=== 本文 ===
この過程で結構エネルギーを消費して、メタンガスを作るよりも投入するエネルギーの方が多くて、天然ガスを輸入するより割に合うのかという点が気になります。

資源エネルギー庁の記事によれば、上記の懸念は、①水を電気分解するための電気は風力や太陽電池などの自然エネルギーから得る、②二酸化炭素は工場などで発生するものを大気中に排出するのではなく回収することで、メタンガスを地産地消してカーボンニュートラルを実現する構想です。

決して眉唾の永久機関のようなものではなく、投入するエネルギーはちゃんと自然エネルギーから得るのです。これなら納得です。いろいろ克服しなければならない課題が多いとは思いますが、現実味を十分感じる構想です。自然エネルギーを直接使うパスもありつつ、このように、必要悪として産出した二酸化炭素を元のエネルギーに戻すというパスも用意するわけです。

悩ましいのはガスリーク

ここで悩ましい問題が提起されました。牛のゲップの話をご存じの方がいらっしゃると思います。牛のゲップに含まれるメタンガスが地球温暖化の要因の一つとされるという話です。そうなのです。メタンガスは二酸化炭素の約25倍の温室効果があるのです(3)。

酪農以外にも化石燃料の採掘場やごみ埋め立て地などからもメタンガスは発生しているのですが、メタネーションの工程でメタンガスがリークすると、カーボンニュートラルはある程度達成したとしても、地球温暖化は食い止められないという中途半端な結果になりかねないのです。

もう一つの懸念が水素です。こちらの方がさらにやっかいです。メタンガスはある程度分子が大きいので、努力すればリークをかなりの程度抑えられると思いますが、上で説明したように、水素分子(H2)は世界最小サイズの分子なので、容易ではありません。水素が漏れても、大気中の酸素と出会って水に変わるのであれば、雨になって降り注ぐぐらいで済むと考える向きもあるでしょう。しかし、そうは問屋が卸さないようです。
=== 提供データ ===
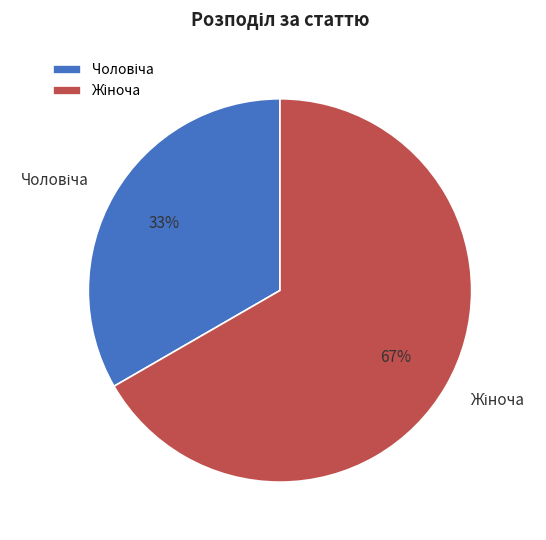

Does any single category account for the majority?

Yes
===
やること: 本文のうち「悩ましいのはガスリーク」を含む語句で始まり「うは問屋が卸さないようです。」で終わる部分を、「牛のゲップ」を「牛の呼気」に変えて書き出す。 データは本文とは別に用意された資料である。

解答:
悩ましいのはガスリーク

ここで悩ましい問題が提起されました。牛の呼気の話をご存じの方がいらっしゃると思います。牛の呼気に含まれるメタンガスが地球温暖化の要因の一つとされるという話です。そうなのです。メタンガスは二酸化炭素の約25倍の温室効果があるのです(3)。

酪農以外にも化石燃料の採掘場やごみ埋め立て地などからもメタンガスは発生しているのですが、メタネーションの工程でメタンガスがリークすると、カーボンニュートラルはある程度達成したとしても、地球温暖化は食い止められないという中途半端な結果になりかねないのです。

もう一つの懸念が水素です。こちらの方がさらにやっかいです。メタンガスはある程度分子が大きいので、努力すればリークをかなりの程度抑えられると思いますが、上で説明したように、水素分子(H2)は世界最小サイズの分子なので、容易ではありません。水素が漏れても、大気中の酸素と出会って水に変わるのであれば、雨になって降り注ぐぐらいで済むと考える向きもあるでしょう。しかし、そうは問屋が卸さないようです。